### [Task objective]
Find the word "filter" in the data. Return every line where it appears.

Stored data entries:
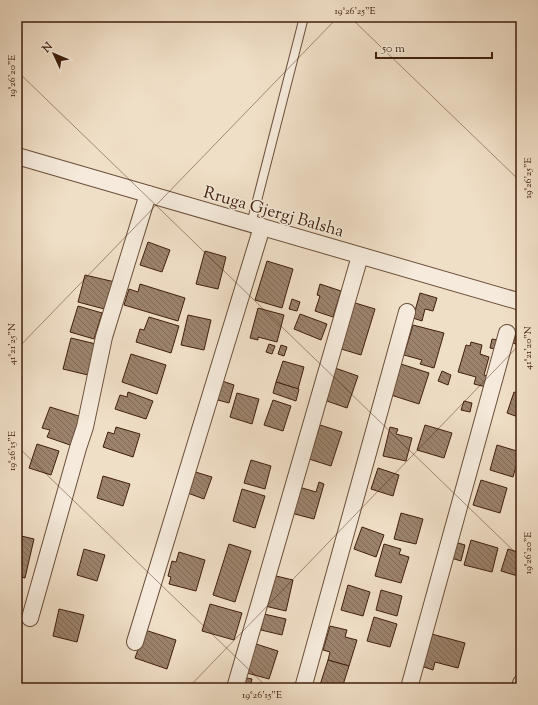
<svg xmlns="http://www.w3.org/2000/svg" width="538" height="705" viewBox="0 0 538 705" font-family="'Sorts Mill Goudy',serif">
<defs>
<pattern id="building-back-hatch" width="6" height="6" patternUnits="userSpaceOnUse"><rect width="6" height="6" fill="#9c836d"/><path d="M-1 5l2 2M0 0l6 6M5-1l2 2" fill="none" stroke="#816b58"/></pattern>
</defs>
<rect width="100%" height="100%" fill="#f0dfc7"/>
<filter id="stains"><feTurbulence type="fractalNoise" baseFrequency=".005" numOctaves="4"/><feColorMatrix values="0 0 0 0 .2 0 0 0 0 .09 0 0 0 0 .02 0 0 0 .5 -.17"/></filter>
<radialGradient id="worn" r=".72"><stop offset=".6" stop-color="#630" stop-opacity="0"/><stop offset="1" stop-color="#630" stop-opacity=".3"/></radialGradient>
<!-- building -->
<g fill="url(#building-back-hatch)" stroke="#401f0c">
<path d="M148,242L170,250L162,272L140,265Z"/>
<path d="M205,251L226,257L218,289L196,284Z"/>
<path d="M267,261L293,269L282,308L255,300Z"/>
<path d="M85,275L115,282L108,310L78,302Z"/>
<path d="M140,284L185,298L178,321L124,305L129,289L138,292Z"/>
<path d="M320,284L341,291L333,317L315,311L320,296L317,295Z"/>
<path d="M420,293L437,298L433,311L425,309L422,321L413,318Z"/>
<path d="M292,299L300,302L297,311L289,309Z"/>
<path d="M352,302L375,309L361,355L338,348Z"/>
<path d="M78,306L102,313L94,339L70,332Z"/>
<path d="M258,308L284,315L277,342L258,337V340L250,338Z"/>
<path d="M300,314L327,324L321,340L294,329Z"/>
<path d="M188,315L211,320L204,350L181,345Z"/>
<path d="M149,317L179,326L171,353L136,342L140,329L144,330Z"/>
<path d="M413,325L444,333L434,368L420,364L422,360L404,355Z"/>
<path d="M516,335L521,337V346L513,343Z"/>
<path d="M71,338L100,345L92,376L63,369Z"/>
<path d="M492,339L498,340L496,349L490,348Z"/>
<path d="M471,342L482,345L480,354L489,357L484,375L489,377L486,387L474,384L476,377L458,372L466,345L470,346Z"/>
<path d="M269,344L275,346L272,354L266,352Z"/>
<path d="M281,345L287,347L284,356L278,354Z"/>
<path d="M131,354L166,365L157,394L122,382Z"/>
<path d="M283,361L304,367L298,389L276,382Z"/>
<path d="M401,364L429,373L419,404L391,395Z"/>
<path d="M335,368L358,376L347,408L324,400Z"/>
<path d="M442,371L451,375L448,385L438,381Z"/>
<path d="M219,380L234,385L229,403L214,399Z"/>
<path d="M276,382L299,389L296,401L273,393Z"/>
<path d="M128,392L153,401L146,419L115,409L120,395L127,397Z"/>
<path d="M514,392L521,394V418L507,413Z"/>
<path d="M237,393L259,399L252,424L230,417Z"/>
<path d="M273,400L291,406L283,431L264,425Z"/>
<path d="M464,401L472,403L470,412L461,410Z"/>
<path d="M50,407L82,417L73,446L47,437L50,430L42,428Z"/>
<path d="M320,425L342,432L331,466L309,459Z"/>
<path d="M425,425L452,433L444,458L417,450Z"/>
<path d="M116,427L140,434L133,457L103,447L108,432L114,434Z"/>
<path d="M390,427L398,429L396,434L412,438L406,461L383,456Z"/>
<path d="M37,444L59,451L51,475L29,468Z"/>
<path d="M497,445L520,452L513,477L490,470Z"/>
<path d="M251,460L271,466L265,489L244,483Z"/>
<path d="M378,468L399,475L393,496L371,489Z"/>
<path d="M192,471L212,477L204,499L185,492Z"/>
<path d="M103,476L130,484L123,506L97,498Z"/>
<path d="M481,480L507,488L500,513L473,505Z"/>
<path d="M319,482L324,484L314,519L291,513L299,487L316,492Z"/>
<path d="M521,488V509L516,508Z"/>
<path d="M242,489L265,496L255,528L233,521Z"/>
<path d="M401,513L423,519L416,544L394,539Z"/>
<path d="M362,527L384,535L376,557L354,549Z"/>
<path d="M17,535L34,539L25,578L17,576Z"/>
<path d="M471,540L498,548L492,572L464,565Z"/>
<path d="M455,542L465,545L461,561L451,558Z"/>
<path d="M229,544L251,551L235,602L213,595Z"/>
<path d="M384,544L401,549L399,554L409,557L401,583L375,576Z"/>
<path d="M84,549L105,555L97,581L77,575Z"/>
<path d="M508,549L521,553V577L501,571Z"/>
<path d="M179,552L205,560L196,591L169,584L171,577L168,576L172,561L176,562Z"/>
<path d="M272,575L293,580L286,611L265,606Z"/>
<path d="M348,585L370,592L363,616L341,610Z"/>
<path d="M381,590L402,596L397,616L376,610Z"/>
<path d="M210,604L242,613L234,640L202,631Z"/>
<path d="M59,609L84,615L77,642L53,636Z"/>
<path d="M264,614L286,619L282,635L261,630Z"/>
<path d="M374,617L397,624L390,647L367,641Z"/>
<path d="M330,626L347,630L345,637L357,640L349,666L328,660L330,652L323,650Z"/>
<path d="M145,630L176,640L167,669L135,658Z"/>
<path d="M428,633L465,643L458,668L435,662L433,670L418,665Z"/>
<path d="M256,644L278,651L269,679L247,673Z"/>
<path d="M328,660L349,666L342,688H331L320,685Z"/>
<path d="M242,677L252,679L250,688H239Z"/>
</g>
<g fill="none" stroke-linecap="round" stroke-linejoin="round">
<!-- lane casing -->
<g stroke="#6c4f3b" stroke-width="10">
<path id="lane" d="M251,224L304,17"/>
</g>
<!-- street casing -->
<g stroke="#6c4f3b" stroke-width="18">
<g id="street">
<path d="M17,156L148,194L521,302"/>
<path d="M30,618L78,448L85,427L104,337L148,194"/>
<path d="M135,642L262,227"/>
<path d="M235,688L360,256"/>
<path d="M303,688L407,312"/>
<path d="M409,688L507,333"/>
<path d="M520,688L521,683"/>
</g>
</g>
<!-- lane -->
<use href="#lane" stroke="#f5eadb" stroke-width="8"/>
<!-- street -->
<use href="#street" stroke="#f5eadb" stroke-width="16"/>
</g>
<!-- ticks -->
<path fill="none" stroke="#401f0c" stroke-width="1" stroke-opacity="0.45" d="M350,17L521,182M17,71L521,558M17,349L338,17M17,446L268,688M188,688L521,343"/>
<g text-anchor="middle" stroke-width="3" stroke-linejoin="round" paint-order="stroke">
<!-- street labels -->
<g font-size="17" fill="#401f0c" stroke="#f5eadb">
<text transform="translate(274 211) rotate(16)" y="6">Rruga Gjergj Balsha</text>
</g>
</g>
<!-- margin -->
<rect width="538" height="705" fill="none" stroke="#f0dfc7" stroke-width="44"/>
<!-- north arrow -->
<g transform="translate(54 54) rotate(314)" stroke="#f5eadb" stroke-width="3" paint-order="stroke">
<path d="M0-3L7 15L0 10L-7 15Z" fill="#401f0c"/>
<text y="-6" font-size="11" font-weight="bold" text-anchor="middle" fill="#401f0c">N</text>
</g>
<!-- scale -->
<path d="M376 52v6h116v-6" fill="none" stroke="#401f0c" stroke-width="2"/>
<text x="382" y="52" font-size="12" fill="#401f0c" stroke="#f5eadb" stroke-width="3" paint-order="stroke">50 m</text>
<rect x="22" y="22" width="494" height="661" fill="none" stroke="#401f0c" stroke-width="1.5"/>
<g font-size="10" text-anchor="middle" fill="#401f0c">
<text x="355" y="14">19°26'25"E</text>
<text transform="translate(11 76) rotate(-90)" y="4">19°26'20"E</text>
<text transform="translate(527 178) rotate(-90)" y="4">19°26'25"E</text>
<text transform="translate(11 344) rotate(-90)" y="4">41°21'25"N</text>
<text transform="translate(527 348) rotate(-90)" y="4">41°21'20"N</text>
<text transform="translate(11 451) rotate(-90)" y="4">19°26'15"E</text>
<text transform="translate(527 553) rotate(-90)" y="4">19°26'20"E</text>
<text x="262" y="698">19°26'15"E</text>
</g>
<rect width="100%" height="100%" filter="url(#stains)"/>
<rect width="100%" height="100%" fill="url(#worn)"/>
</svg>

### [Response area]
<filter id="stains"><feTurbulence type="fractalNoise" baseFrequency=".005" numOctaves="4"/><feColorMatrix values="0 0 0 0 .2 0 0 0 0 .09 0 0 0 0 .02 0 0 0 .5 -.17"/></filter>
<rect width="100%" height="100%" filter="url(#stains)"/>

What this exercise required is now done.